## Material provided
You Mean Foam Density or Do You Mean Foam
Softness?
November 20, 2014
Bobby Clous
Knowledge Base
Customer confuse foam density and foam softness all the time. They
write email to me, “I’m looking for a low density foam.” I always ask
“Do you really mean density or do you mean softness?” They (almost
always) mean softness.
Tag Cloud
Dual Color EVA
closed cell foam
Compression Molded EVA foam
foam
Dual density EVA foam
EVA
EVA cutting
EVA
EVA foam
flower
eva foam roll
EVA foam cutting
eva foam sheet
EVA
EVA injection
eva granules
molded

...

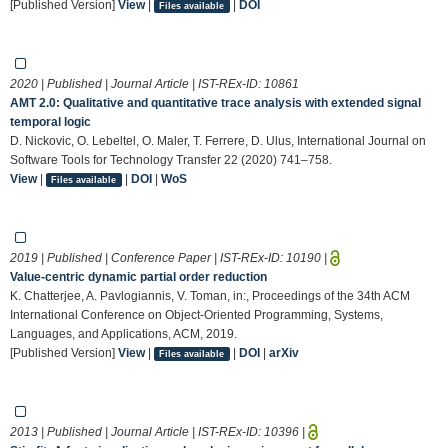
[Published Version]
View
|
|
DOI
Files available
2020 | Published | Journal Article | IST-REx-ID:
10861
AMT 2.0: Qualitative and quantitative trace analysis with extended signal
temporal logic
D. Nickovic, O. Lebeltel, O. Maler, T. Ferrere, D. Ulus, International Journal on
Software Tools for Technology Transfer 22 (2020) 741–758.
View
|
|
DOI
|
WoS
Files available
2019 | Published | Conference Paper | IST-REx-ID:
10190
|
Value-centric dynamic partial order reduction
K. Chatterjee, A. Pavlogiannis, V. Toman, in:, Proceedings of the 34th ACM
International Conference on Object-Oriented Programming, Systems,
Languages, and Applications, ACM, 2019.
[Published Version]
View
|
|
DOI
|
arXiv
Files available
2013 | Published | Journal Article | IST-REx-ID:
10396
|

## Your goal
Please count the lines in the items above that contain the word "Journal", matching case exactly, and reply with only the number.

## Exercise response
3